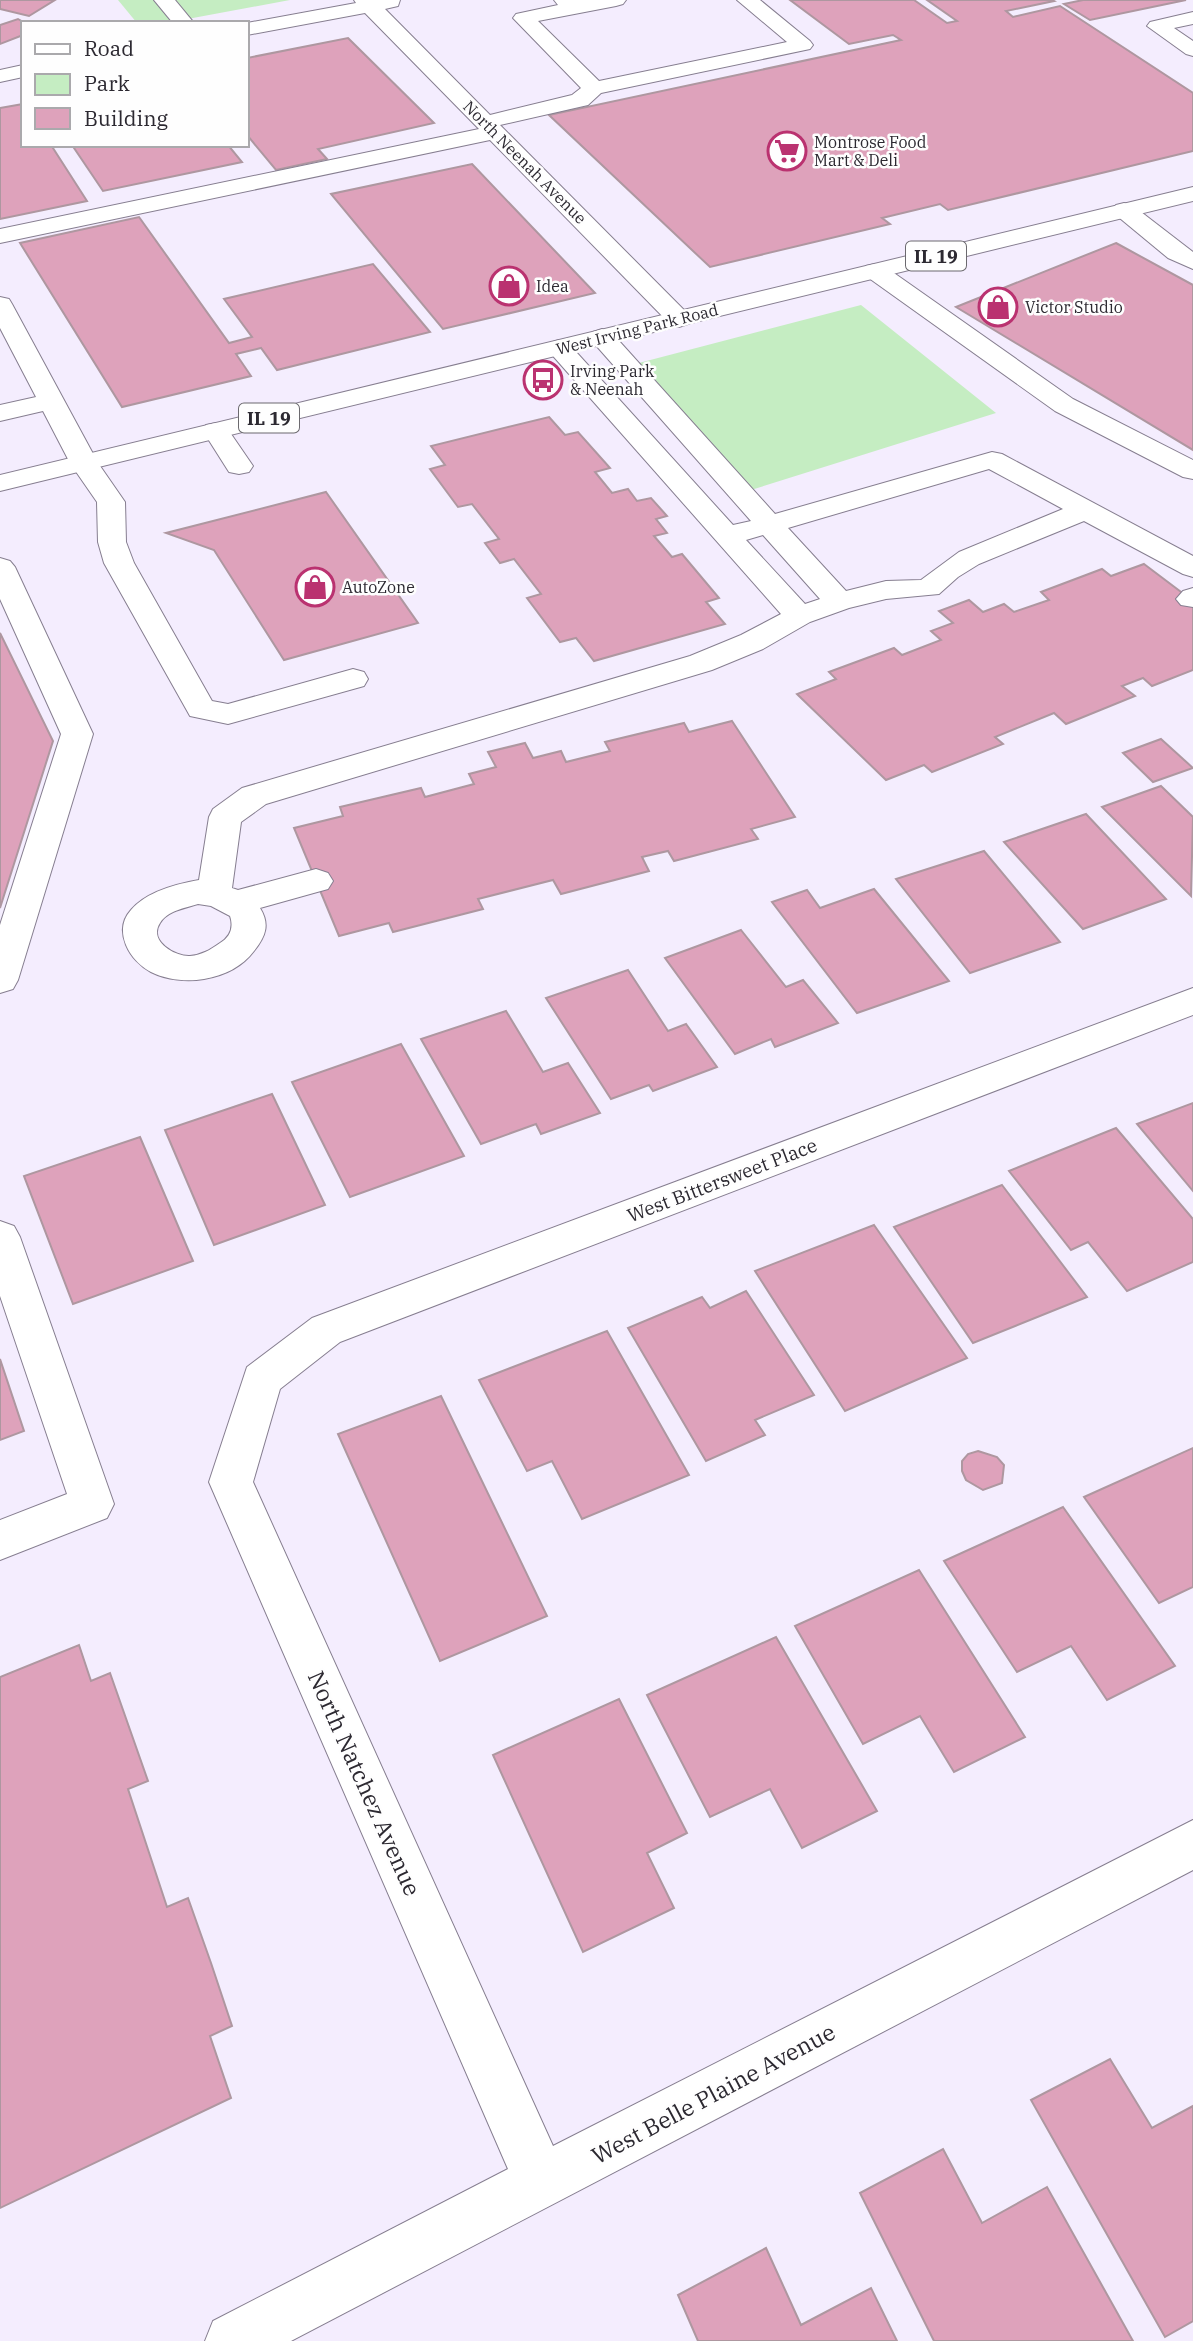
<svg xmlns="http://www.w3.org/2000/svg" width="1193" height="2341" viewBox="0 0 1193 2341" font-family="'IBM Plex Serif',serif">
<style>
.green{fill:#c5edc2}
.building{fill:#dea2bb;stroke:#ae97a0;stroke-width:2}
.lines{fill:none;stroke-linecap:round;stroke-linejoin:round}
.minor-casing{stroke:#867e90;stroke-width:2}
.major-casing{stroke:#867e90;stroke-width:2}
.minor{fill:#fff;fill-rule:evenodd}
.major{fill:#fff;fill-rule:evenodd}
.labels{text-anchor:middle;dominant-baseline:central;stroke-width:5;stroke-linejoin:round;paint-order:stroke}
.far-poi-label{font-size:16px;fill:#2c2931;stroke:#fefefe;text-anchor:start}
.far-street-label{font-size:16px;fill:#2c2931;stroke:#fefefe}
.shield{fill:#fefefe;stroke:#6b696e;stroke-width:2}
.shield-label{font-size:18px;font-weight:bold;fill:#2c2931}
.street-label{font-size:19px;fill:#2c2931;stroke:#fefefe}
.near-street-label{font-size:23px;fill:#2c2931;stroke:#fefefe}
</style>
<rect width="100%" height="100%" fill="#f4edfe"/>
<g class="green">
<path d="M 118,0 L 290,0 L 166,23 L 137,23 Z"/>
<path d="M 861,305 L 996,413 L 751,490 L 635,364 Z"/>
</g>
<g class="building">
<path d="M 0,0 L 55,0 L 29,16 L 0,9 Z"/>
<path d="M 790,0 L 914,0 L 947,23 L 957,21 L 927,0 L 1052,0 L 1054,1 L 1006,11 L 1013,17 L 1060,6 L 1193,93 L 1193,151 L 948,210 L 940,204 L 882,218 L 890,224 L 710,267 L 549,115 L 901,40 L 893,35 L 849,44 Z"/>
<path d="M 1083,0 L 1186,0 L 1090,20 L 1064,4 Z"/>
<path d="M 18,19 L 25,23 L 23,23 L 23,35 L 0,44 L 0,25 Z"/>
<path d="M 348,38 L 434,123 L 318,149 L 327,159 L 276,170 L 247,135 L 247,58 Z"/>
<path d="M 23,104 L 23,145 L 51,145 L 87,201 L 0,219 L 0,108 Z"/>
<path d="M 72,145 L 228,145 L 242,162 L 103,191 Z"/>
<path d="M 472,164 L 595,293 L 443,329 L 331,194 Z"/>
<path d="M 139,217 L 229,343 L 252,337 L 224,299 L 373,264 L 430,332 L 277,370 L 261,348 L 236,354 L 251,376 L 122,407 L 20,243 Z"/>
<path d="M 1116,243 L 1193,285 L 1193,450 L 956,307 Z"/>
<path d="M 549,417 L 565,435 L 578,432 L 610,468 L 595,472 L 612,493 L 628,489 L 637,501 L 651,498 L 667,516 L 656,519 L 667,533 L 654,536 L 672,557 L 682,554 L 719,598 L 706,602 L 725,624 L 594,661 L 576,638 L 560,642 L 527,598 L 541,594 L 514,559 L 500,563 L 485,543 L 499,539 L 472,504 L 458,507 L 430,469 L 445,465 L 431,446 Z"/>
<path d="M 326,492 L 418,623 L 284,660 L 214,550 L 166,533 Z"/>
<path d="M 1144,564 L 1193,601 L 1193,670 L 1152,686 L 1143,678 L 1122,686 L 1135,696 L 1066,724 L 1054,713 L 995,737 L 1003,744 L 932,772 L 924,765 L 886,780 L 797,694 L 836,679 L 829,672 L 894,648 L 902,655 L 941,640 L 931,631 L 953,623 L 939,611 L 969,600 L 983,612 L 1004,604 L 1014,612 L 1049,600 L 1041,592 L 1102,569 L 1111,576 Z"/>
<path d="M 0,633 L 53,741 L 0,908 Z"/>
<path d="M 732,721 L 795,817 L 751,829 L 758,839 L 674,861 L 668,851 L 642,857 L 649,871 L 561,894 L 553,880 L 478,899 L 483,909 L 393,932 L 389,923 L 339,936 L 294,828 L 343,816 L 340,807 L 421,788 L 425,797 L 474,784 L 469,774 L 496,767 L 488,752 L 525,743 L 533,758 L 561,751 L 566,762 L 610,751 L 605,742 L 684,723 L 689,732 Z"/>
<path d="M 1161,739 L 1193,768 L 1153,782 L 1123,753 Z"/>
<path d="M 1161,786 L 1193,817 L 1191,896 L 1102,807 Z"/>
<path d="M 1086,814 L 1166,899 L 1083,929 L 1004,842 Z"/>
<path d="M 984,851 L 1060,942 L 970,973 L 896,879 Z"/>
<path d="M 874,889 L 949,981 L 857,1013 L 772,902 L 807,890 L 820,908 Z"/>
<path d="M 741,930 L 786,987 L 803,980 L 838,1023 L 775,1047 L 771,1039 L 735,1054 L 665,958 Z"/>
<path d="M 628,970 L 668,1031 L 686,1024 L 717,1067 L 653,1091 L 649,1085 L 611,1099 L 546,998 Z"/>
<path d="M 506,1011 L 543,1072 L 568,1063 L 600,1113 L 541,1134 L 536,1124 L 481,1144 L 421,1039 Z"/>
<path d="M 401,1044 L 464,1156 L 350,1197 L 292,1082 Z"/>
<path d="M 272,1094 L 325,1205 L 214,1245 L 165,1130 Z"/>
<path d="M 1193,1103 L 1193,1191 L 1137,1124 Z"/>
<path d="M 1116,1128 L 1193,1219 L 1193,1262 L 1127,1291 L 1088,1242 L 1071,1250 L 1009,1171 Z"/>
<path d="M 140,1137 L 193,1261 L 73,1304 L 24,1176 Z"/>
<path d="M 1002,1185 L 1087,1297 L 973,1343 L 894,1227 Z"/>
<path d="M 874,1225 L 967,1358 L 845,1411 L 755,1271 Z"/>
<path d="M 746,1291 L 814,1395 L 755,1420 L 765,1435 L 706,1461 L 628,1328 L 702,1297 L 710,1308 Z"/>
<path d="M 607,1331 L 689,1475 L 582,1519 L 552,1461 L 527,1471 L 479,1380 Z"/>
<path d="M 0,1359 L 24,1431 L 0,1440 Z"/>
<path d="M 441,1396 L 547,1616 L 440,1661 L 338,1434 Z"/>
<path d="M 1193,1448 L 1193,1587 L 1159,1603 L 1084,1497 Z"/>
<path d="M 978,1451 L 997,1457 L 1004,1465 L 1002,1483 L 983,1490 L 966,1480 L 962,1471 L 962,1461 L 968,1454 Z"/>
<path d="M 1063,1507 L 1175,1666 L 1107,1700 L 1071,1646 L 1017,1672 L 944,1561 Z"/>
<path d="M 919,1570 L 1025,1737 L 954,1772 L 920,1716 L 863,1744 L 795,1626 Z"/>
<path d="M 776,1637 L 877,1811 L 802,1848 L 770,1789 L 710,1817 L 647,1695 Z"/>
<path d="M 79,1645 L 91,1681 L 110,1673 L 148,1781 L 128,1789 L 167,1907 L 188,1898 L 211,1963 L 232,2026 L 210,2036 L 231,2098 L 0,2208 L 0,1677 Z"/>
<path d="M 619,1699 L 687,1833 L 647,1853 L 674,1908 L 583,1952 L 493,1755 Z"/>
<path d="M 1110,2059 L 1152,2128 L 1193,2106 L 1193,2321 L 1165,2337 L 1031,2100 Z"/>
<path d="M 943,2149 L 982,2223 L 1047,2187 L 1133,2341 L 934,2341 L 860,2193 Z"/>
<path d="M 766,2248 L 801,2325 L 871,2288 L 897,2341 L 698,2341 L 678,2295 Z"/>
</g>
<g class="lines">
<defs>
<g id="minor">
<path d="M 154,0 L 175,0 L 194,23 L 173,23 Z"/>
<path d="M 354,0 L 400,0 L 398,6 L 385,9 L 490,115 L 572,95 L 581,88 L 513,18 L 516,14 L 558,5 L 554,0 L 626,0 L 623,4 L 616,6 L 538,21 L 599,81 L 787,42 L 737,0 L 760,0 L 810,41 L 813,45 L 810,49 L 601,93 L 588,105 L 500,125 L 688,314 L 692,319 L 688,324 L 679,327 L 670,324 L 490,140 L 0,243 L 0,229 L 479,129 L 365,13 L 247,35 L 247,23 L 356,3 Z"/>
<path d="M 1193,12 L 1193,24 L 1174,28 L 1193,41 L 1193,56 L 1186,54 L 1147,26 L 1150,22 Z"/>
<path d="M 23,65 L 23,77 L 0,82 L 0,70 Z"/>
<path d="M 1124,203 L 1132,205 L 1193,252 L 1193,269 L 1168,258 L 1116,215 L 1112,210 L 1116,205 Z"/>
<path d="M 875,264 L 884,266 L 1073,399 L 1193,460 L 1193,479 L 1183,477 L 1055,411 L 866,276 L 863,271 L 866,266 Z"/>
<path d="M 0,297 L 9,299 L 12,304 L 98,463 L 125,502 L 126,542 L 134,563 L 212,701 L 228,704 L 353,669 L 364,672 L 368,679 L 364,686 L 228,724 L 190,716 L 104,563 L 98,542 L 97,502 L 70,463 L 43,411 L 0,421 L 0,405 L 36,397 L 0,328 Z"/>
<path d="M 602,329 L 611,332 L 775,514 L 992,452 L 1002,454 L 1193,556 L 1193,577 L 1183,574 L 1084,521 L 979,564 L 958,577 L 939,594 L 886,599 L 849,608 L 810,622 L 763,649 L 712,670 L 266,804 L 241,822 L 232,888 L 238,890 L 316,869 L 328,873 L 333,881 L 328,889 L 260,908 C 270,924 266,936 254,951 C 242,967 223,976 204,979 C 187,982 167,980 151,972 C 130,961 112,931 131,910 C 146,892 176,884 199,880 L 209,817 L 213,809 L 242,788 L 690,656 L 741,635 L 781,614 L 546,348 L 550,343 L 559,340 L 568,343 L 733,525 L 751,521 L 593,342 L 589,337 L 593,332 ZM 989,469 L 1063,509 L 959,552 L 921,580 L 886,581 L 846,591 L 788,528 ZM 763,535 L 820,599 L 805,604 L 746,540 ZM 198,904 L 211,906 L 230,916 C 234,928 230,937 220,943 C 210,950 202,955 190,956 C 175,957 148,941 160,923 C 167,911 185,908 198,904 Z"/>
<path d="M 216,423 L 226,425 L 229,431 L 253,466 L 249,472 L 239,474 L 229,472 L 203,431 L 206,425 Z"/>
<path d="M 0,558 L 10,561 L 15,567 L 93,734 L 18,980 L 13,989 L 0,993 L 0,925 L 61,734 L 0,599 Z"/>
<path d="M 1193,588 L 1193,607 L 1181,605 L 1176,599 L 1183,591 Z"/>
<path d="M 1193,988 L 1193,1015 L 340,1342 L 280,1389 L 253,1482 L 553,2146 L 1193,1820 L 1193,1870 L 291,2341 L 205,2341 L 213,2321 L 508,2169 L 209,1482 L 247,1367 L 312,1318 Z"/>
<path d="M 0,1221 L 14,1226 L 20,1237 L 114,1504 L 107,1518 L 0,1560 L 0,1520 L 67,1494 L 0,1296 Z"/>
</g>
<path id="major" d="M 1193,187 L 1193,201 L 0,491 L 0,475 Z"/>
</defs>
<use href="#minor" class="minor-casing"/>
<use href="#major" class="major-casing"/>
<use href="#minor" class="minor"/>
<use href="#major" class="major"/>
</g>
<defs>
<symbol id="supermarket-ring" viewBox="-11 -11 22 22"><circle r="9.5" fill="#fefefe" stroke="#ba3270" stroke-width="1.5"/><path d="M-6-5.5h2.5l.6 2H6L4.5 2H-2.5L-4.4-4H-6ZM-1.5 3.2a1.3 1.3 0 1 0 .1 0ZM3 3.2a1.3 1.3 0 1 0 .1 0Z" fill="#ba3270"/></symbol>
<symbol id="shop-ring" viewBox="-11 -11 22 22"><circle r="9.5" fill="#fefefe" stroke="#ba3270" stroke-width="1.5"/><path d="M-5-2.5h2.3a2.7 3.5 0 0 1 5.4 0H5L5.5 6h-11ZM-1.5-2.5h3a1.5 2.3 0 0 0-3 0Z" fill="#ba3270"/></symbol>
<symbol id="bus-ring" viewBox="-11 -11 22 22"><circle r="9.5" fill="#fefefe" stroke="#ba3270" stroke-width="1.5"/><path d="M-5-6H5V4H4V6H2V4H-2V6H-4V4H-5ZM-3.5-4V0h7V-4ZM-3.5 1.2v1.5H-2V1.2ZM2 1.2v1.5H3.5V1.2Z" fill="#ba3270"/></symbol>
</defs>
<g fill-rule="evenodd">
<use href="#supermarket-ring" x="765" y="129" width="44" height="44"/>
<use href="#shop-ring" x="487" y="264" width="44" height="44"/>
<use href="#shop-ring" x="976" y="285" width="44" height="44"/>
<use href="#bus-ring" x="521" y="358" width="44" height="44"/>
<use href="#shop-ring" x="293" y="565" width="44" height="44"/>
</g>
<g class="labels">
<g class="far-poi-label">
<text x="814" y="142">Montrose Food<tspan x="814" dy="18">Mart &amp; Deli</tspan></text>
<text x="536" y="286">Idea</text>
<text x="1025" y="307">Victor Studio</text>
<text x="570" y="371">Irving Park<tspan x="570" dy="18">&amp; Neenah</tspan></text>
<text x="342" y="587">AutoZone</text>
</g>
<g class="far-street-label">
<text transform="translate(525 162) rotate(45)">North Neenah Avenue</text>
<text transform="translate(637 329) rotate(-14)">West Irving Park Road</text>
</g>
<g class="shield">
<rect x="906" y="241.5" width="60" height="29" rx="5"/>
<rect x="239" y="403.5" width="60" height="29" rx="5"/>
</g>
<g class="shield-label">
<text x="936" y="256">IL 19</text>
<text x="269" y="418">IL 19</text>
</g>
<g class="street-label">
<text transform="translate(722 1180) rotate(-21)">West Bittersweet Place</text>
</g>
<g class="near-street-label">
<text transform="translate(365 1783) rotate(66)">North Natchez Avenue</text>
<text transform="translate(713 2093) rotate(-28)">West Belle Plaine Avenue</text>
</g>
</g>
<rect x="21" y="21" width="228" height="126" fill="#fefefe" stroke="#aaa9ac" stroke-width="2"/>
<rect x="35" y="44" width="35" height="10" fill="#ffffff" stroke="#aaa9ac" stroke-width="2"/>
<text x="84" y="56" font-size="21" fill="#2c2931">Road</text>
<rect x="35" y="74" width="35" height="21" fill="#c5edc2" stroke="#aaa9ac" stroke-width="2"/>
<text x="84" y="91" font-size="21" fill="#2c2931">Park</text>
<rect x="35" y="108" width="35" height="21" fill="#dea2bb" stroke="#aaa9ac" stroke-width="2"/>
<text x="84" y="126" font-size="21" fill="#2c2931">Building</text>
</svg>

*****

_Exercise directions_
Would you copy out each line of the records above where the word "lines" occurs?

_Solution below_
.lines{fill:none;stroke-linecap:round;stroke-linejoin:round}
<g class="lines">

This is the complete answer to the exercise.